Total isotope separation (capable of separating all elements and their isotopes) with almost digital precision might become possible. If this is possible:

  • The highly radioactive short lived isotopes can be collected for natural decay.
  • The mid and lowly radioactive isotopes can be fed back to into a reactor.
  • The non radioactive elements will be so clean - way below the average natural radiation level - that they could even be used even in food - yes - no one wants that so that's not going to happen.

Total isotope separation might become possible at the desktop scale. In combination with isolation levels that are practically perfect (Multiple layers of perfect graphene sheets are impenetrable for even tritium) one can prevent dirtying more and more material and finally there's a truly closed cycle (or better drain since naturally occurring radioactive elements get removed) for all the radioactive stuff.

Relocation to safer places than the surface of earth by APT

Still there is the possibility of malicious intent.
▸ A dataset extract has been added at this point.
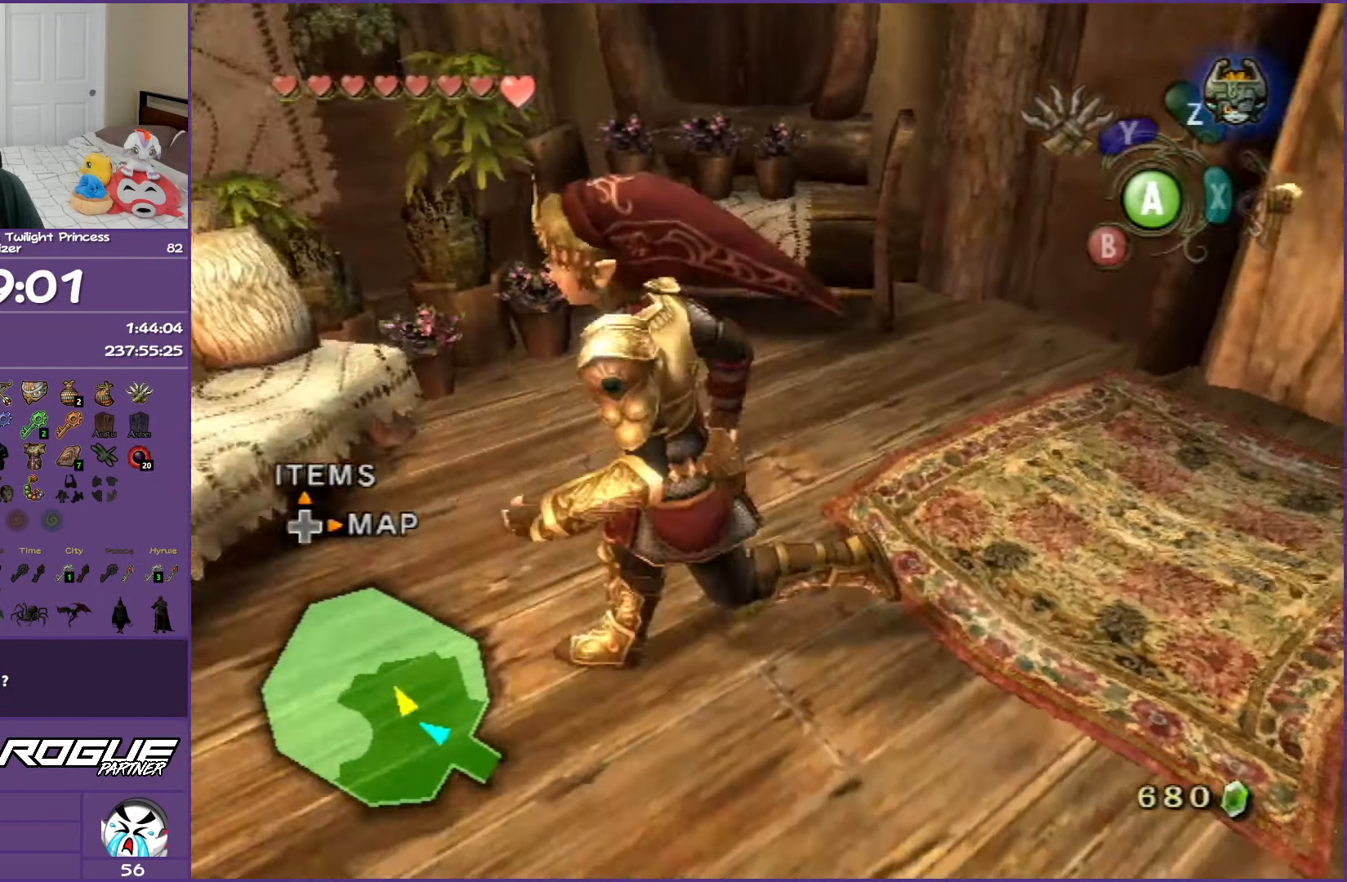
{"buttons": ["A"], "left_stick": "center", "right_stick": "center", "events": [[267, "A", "down"], [367, "A", "up"], [383, "left_stick", "center"], [450, "A", "down"]]}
Those super compact and tight isotope separation facilities of highly advanced APT could be cracked open by hackers. So the best solution is to get nuclear reactors far away from the biosphere. The two options are:

  • Very deep down in earths crust where it will have long decayed before it ever reaches the surface again. See: deep drilling.
  • Space. E.g. on the moon there's no water or wind to carry away radioactive stuff and the solar wind is already radioactive. Nuclear fuel from metal asteroids will be cheaper than one lifted from earths surface though.

Both of these options will only truly open up by extensive usage of are atomically precise technology.